After importing my csv file with codes for celebration, I followed directions from Carolyn Rosé (2014) to extract features, train the model and predict labels (figures 5, 6, and 7). Her recommendation was to extract Basic Features and apply the Naive Bayes model.
figure 5. Screenshot of LightSIDE extraction.
figure 6. Screenshot of LightSIDE model training.
LightSIDE found every word and unique piece of punctuation. When trained, it output values. As can be seen in the trained model matrix, the accuracy value was 0.48 while the Kappa value was 0.22.
"Accuracy is just the percentage of test examples that were predicted with the correct class, but Kappa is an adjusted version." (Rosé, 2014 Nov 24).
The scale is 0 to 1, with the latter being optimal. (Rosé, 2014 Nov 24). The model's Kappa value is rather abysmal, meaning the percentage of predicted examples with the correct class was close to none! This begs the question, why didn't the machine learn? Did the data need more cleaning? Were there too many punctuation marks? The answer is beyond the scope of this introductory unit.
figure 7. Screenshot of LightSIDE predicted labels.
Despite the small Kappa value, it's interesting to go into the predicted labels to see what LightSIDE did with some codes. For instance, in figure 8 above, several tweets that I coded as "both" celebration and content were labeled celebration by the model. I can understand this based on my examination of tweets more in depth with regards to content of images attached or the content of hyperlinks that has to be interpreted by viewing in a web browser. These items were not inferred from the text alone.
While the predicted labels are interesting, they don't help answer my initial question. Therefore, I employed another tool to produce a word cloud that might indicate what terms occurred most frequently within the text itself. I deleted the Code column from my csv and the "text" row to leave just the tweet data. I saved it as a plain text file and imported into a word cloud machine at TagCloud.com.
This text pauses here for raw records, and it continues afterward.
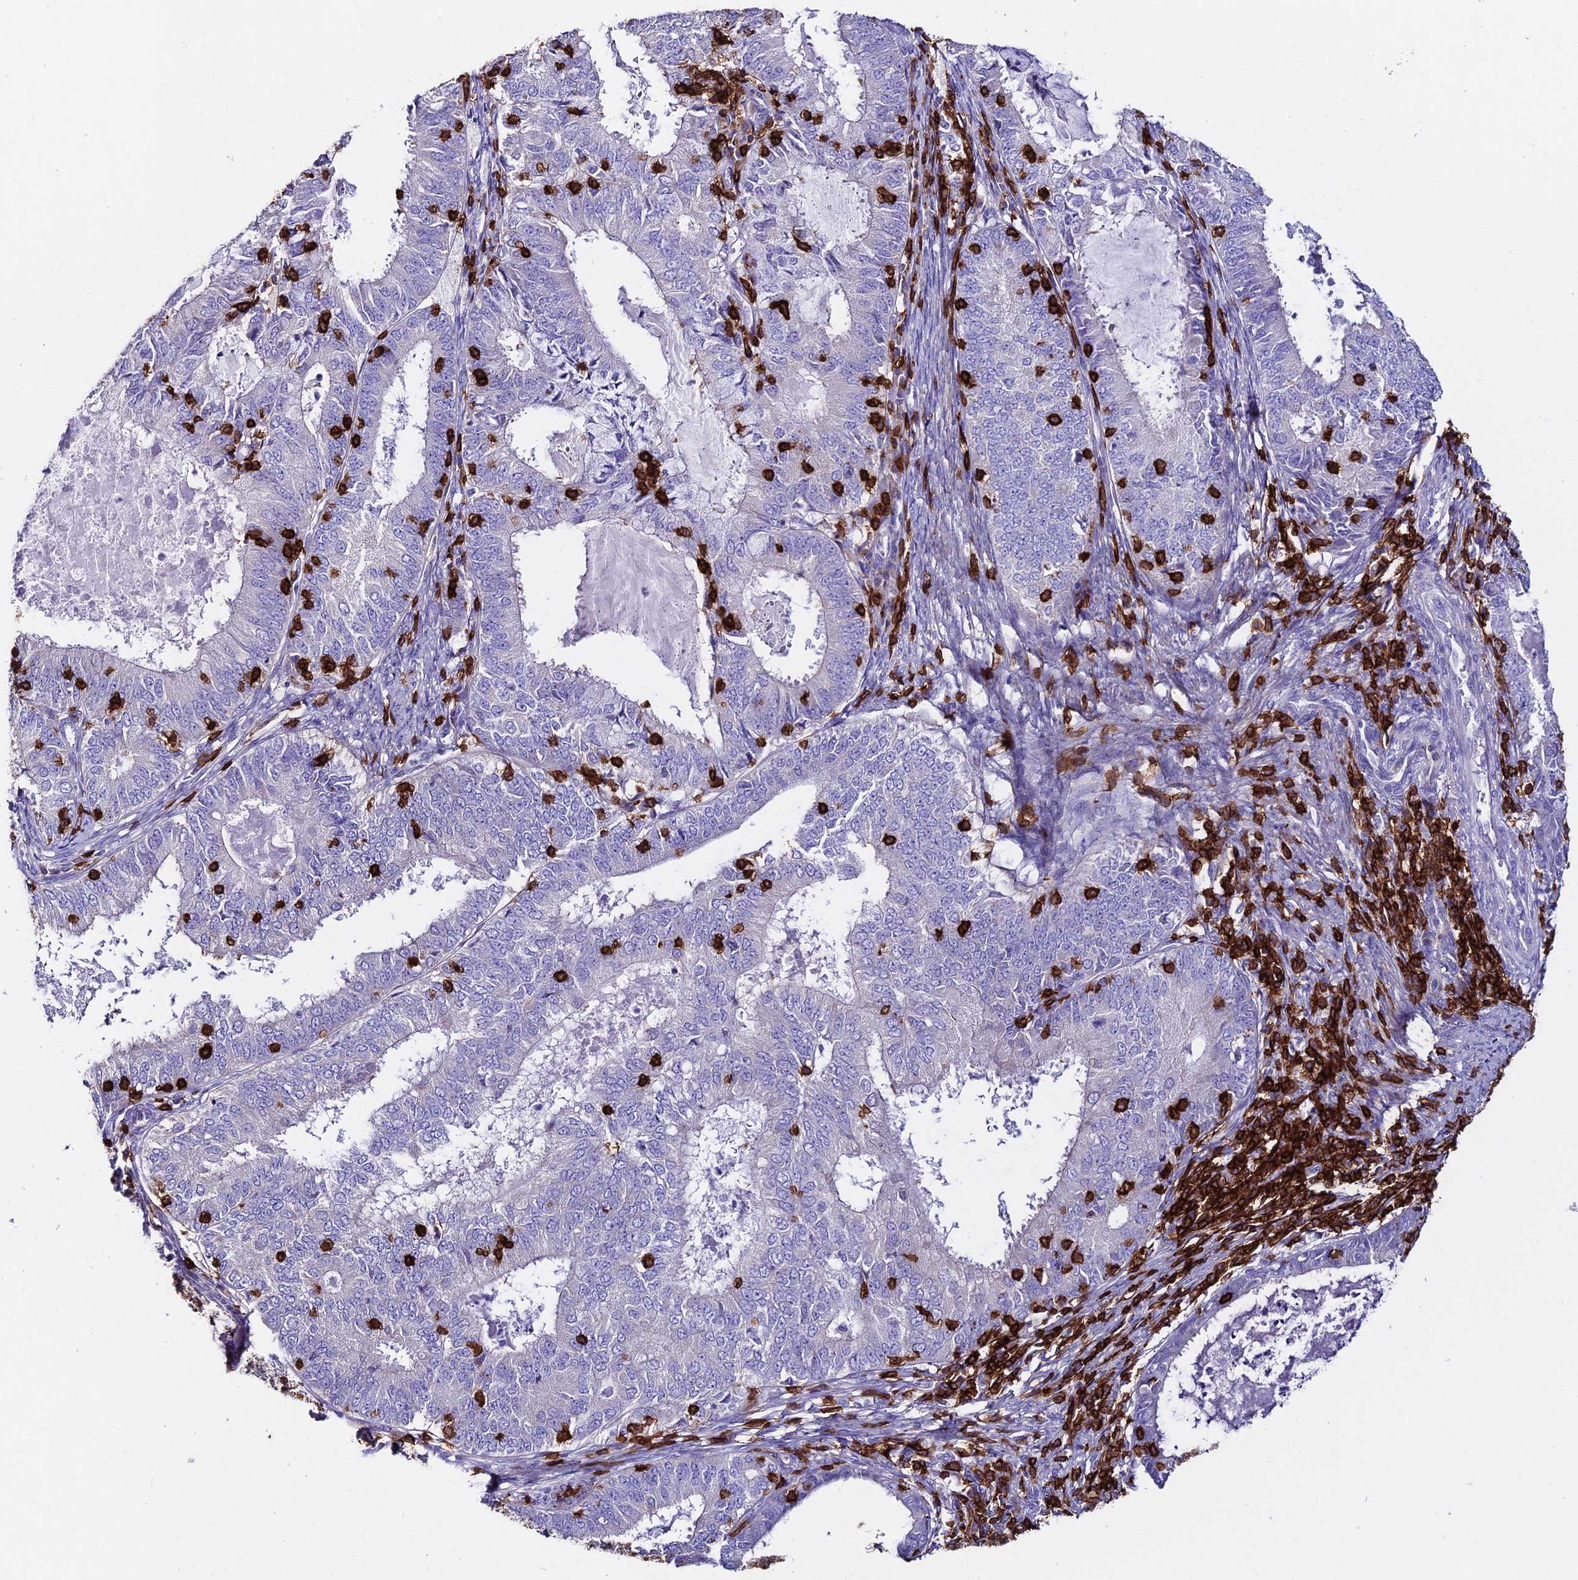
{"staining": {"intensity": "negative", "quantity": "none", "location": "none"}, "tissue": "endometrial cancer", "cell_type": "Tumor cells", "image_type": "cancer", "snomed": [{"axis": "morphology", "description": "Adenocarcinoma, NOS"}, {"axis": "topography", "description": "Endometrium"}], "caption": "Endometrial adenocarcinoma was stained to show a protein in brown. There is no significant expression in tumor cells.", "gene": "PTPRCAP", "patient": {"sex": "female", "age": 57}}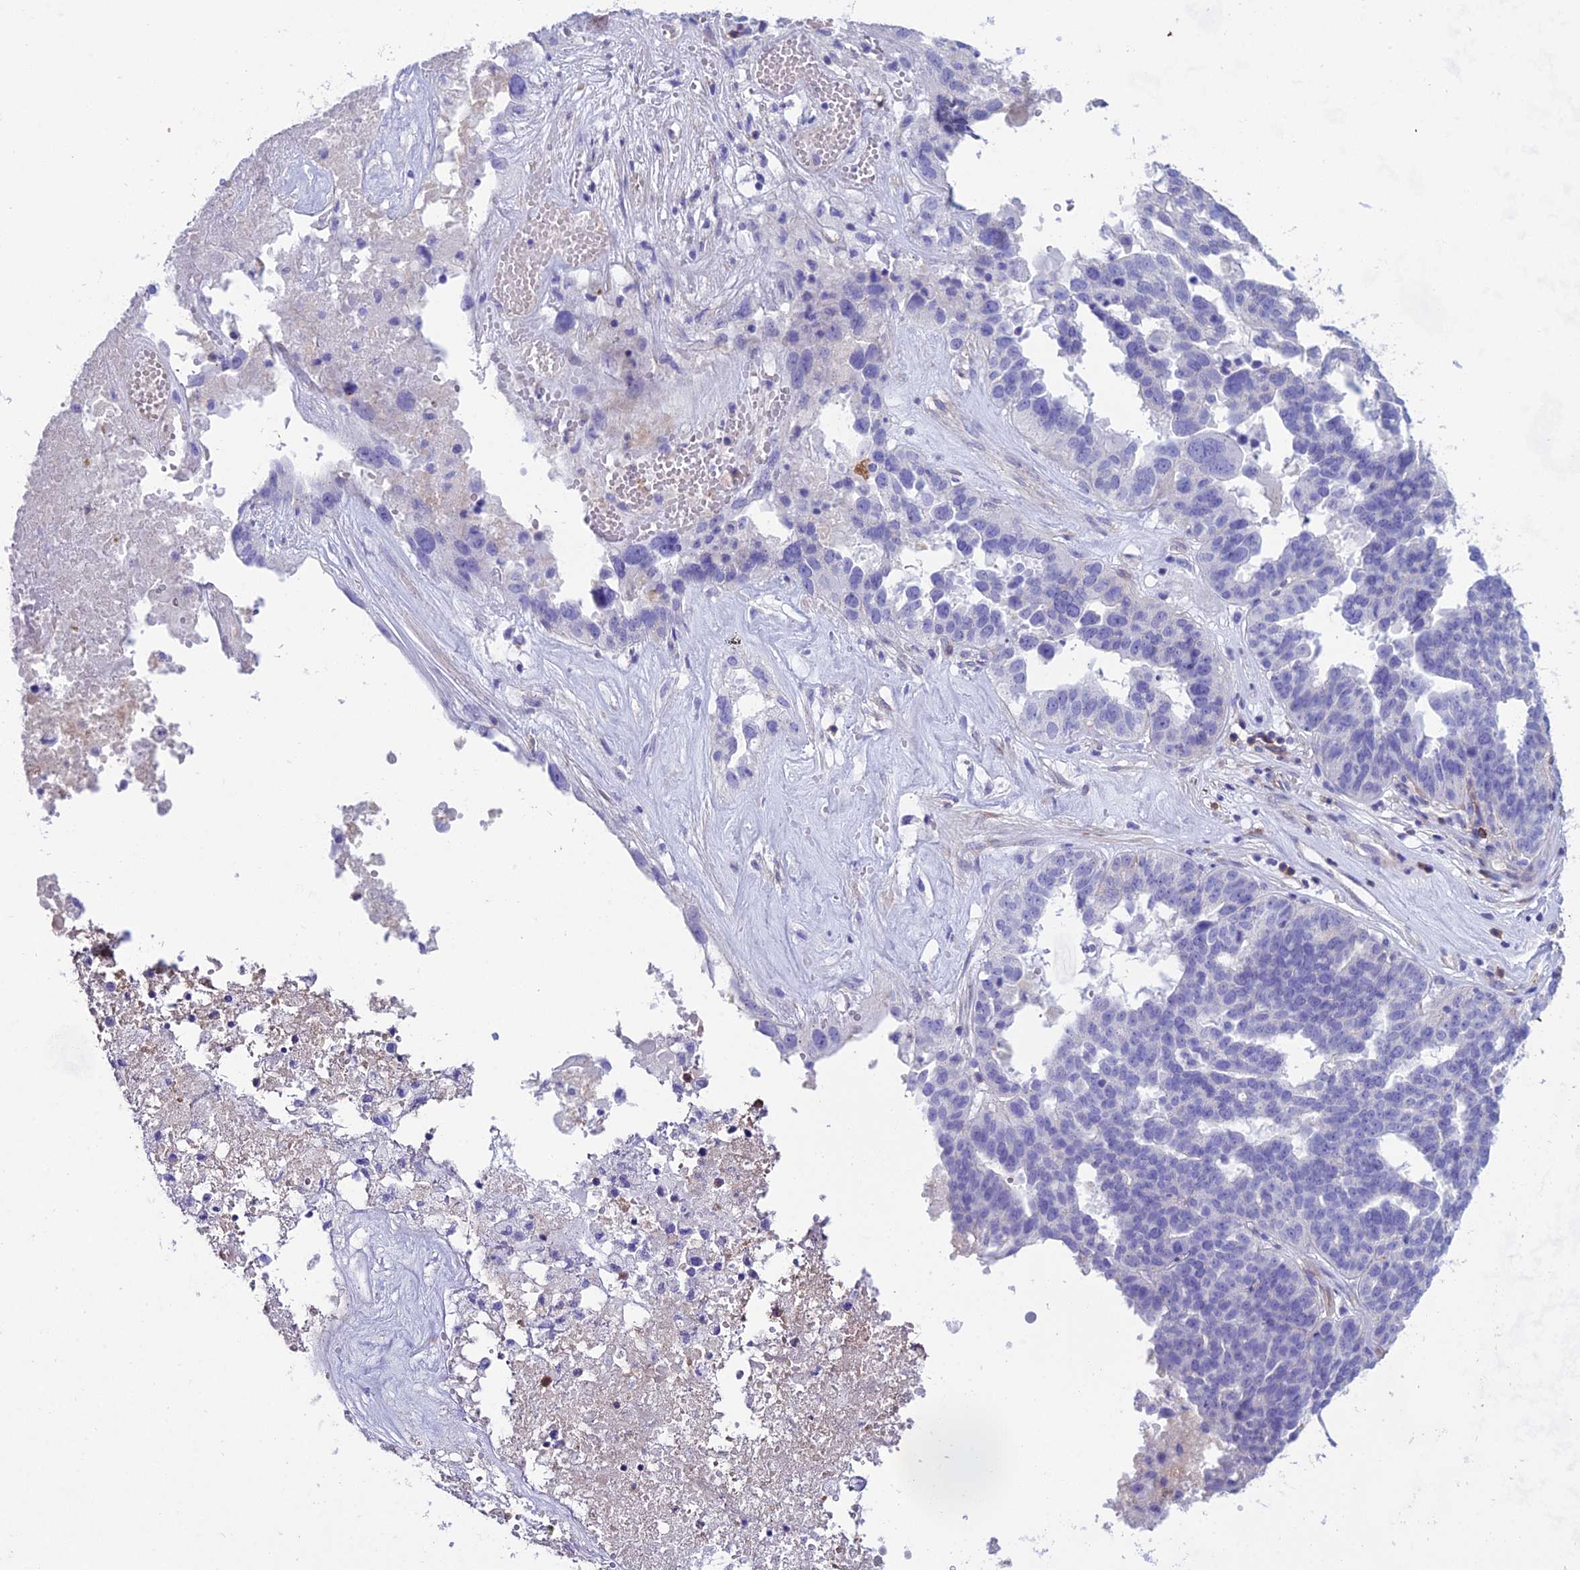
{"staining": {"intensity": "negative", "quantity": "none", "location": "none"}, "tissue": "ovarian cancer", "cell_type": "Tumor cells", "image_type": "cancer", "snomed": [{"axis": "morphology", "description": "Cystadenocarcinoma, serous, NOS"}, {"axis": "topography", "description": "Ovary"}], "caption": "Tumor cells are negative for brown protein staining in ovarian cancer (serous cystadenocarcinoma).", "gene": "OR1Q1", "patient": {"sex": "female", "age": 59}}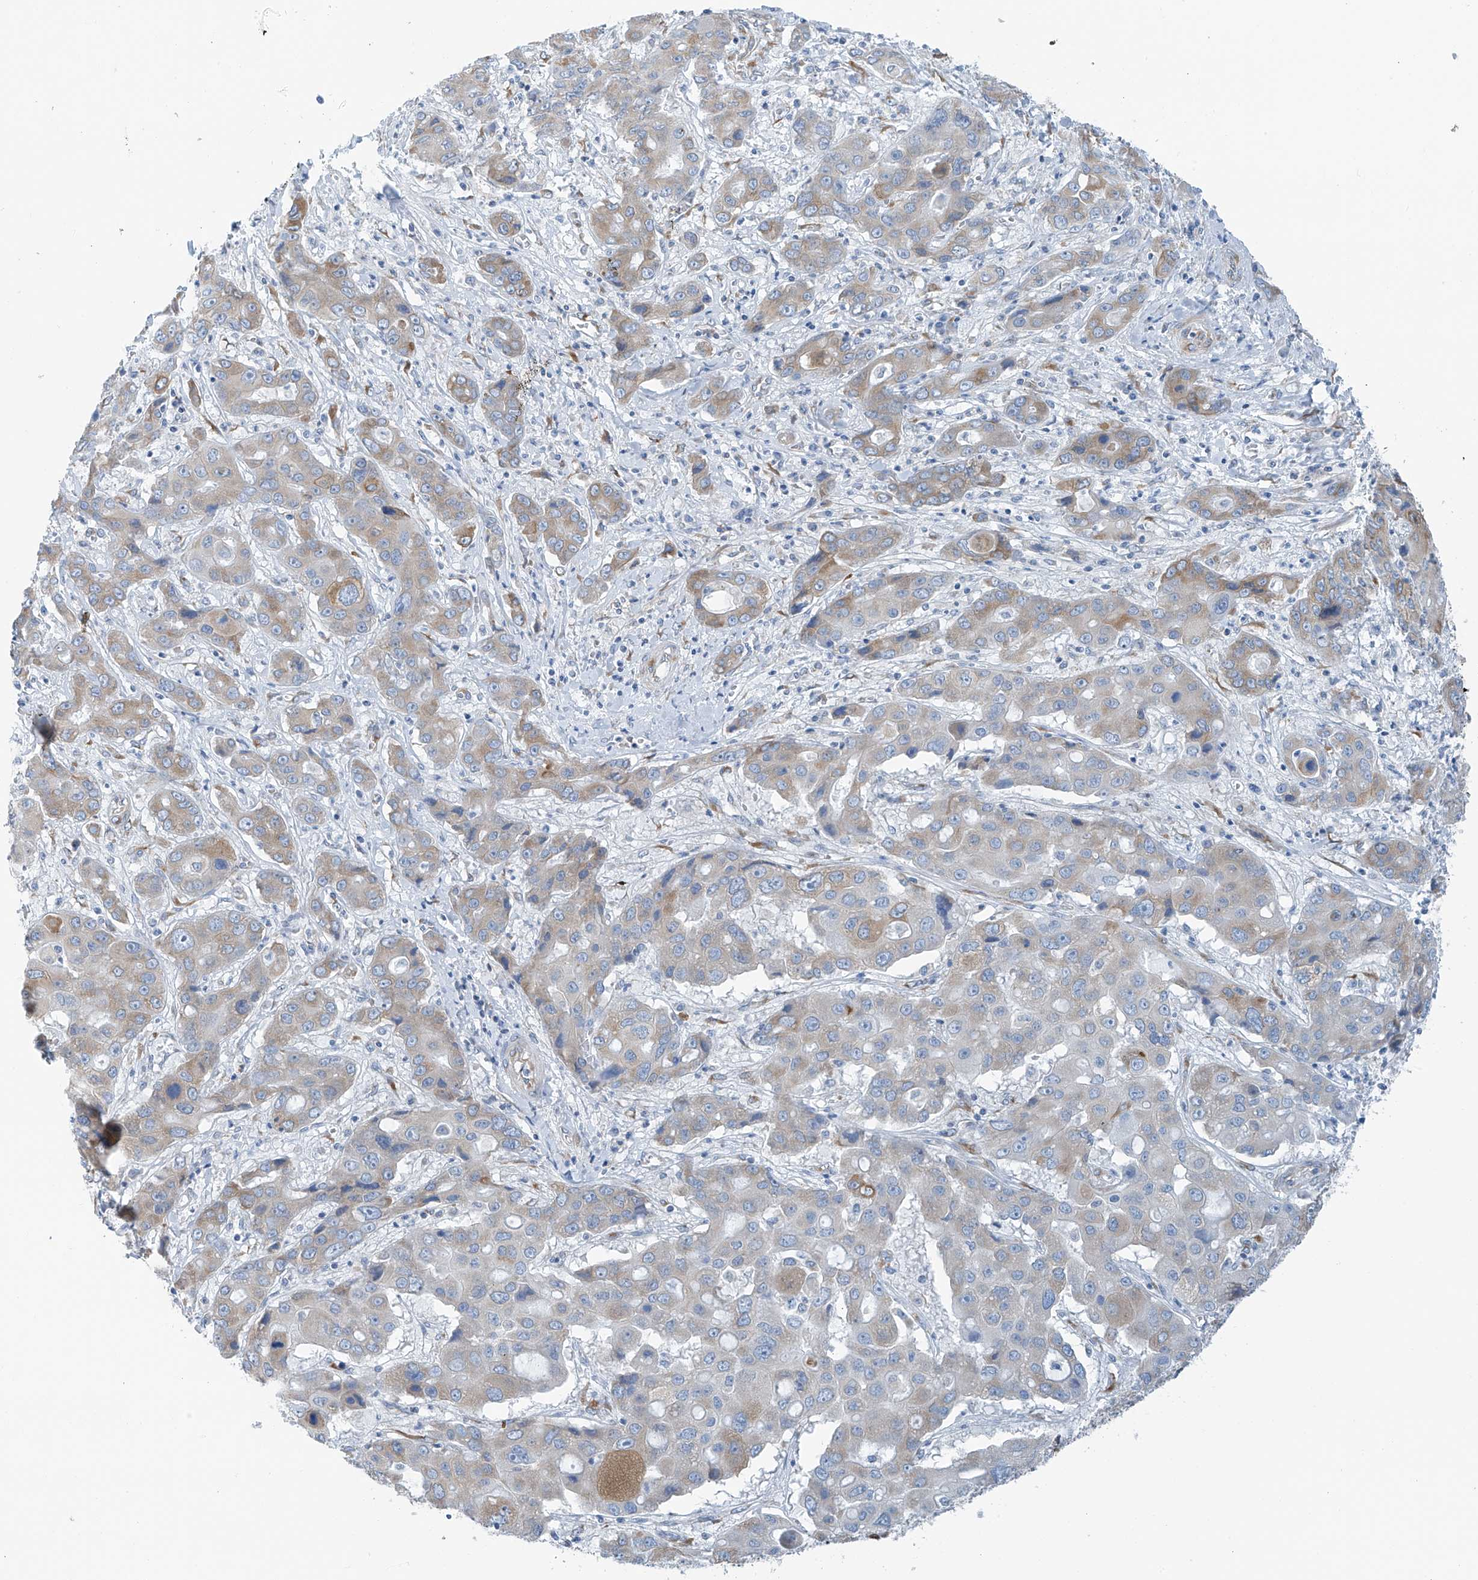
{"staining": {"intensity": "weak", "quantity": "<25%", "location": "cytoplasmic/membranous"}, "tissue": "liver cancer", "cell_type": "Tumor cells", "image_type": "cancer", "snomed": [{"axis": "morphology", "description": "Cholangiocarcinoma"}, {"axis": "topography", "description": "Liver"}], "caption": "Tumor cells are negative for brown protein staining in liver cancer (cholangiocarcinoma).", "gene": "RCN2", "patient": {"sex": "male", "age": 67}}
See figure 8. I chose to program it to leave out articles such as "a", "an", and "the" and ran the visualization, adding words to omit that were not contextual, such as "http" and "co", which was often derived from a URL. From the generated word cloud, it's obvious why "ncties" was counted 204 times, but also interesting to note how prominent other terms are. It's interesting to note that "ready" was a word from my own Tweet (figure 1) that I was going to chose for training the model before I decided to attempt it.
While a small sample size, this could be an indicator that NCTIES17 participants were using Twitter to "share" "student" "learning" and "presenting", while seeking to "empower" "professionally" "ready" "PD" "sessions". The percentage of text containing "content" (40%) was nearly equal to the those labeled "celebration" (38%), with significant overlap as "both" (21%). As Ross Brenemann pointed out in an EdWeek column (2015), "the social media platform offers immediacy and practicality lacking from school PD programs". Therefore, we might construe that participants are utilizing Twitter equally to share content and cultivate professional relationships within the DPLN. One might not be independent from the other.
figure 8. Screenshot of tagcrowd.com word cloud generation.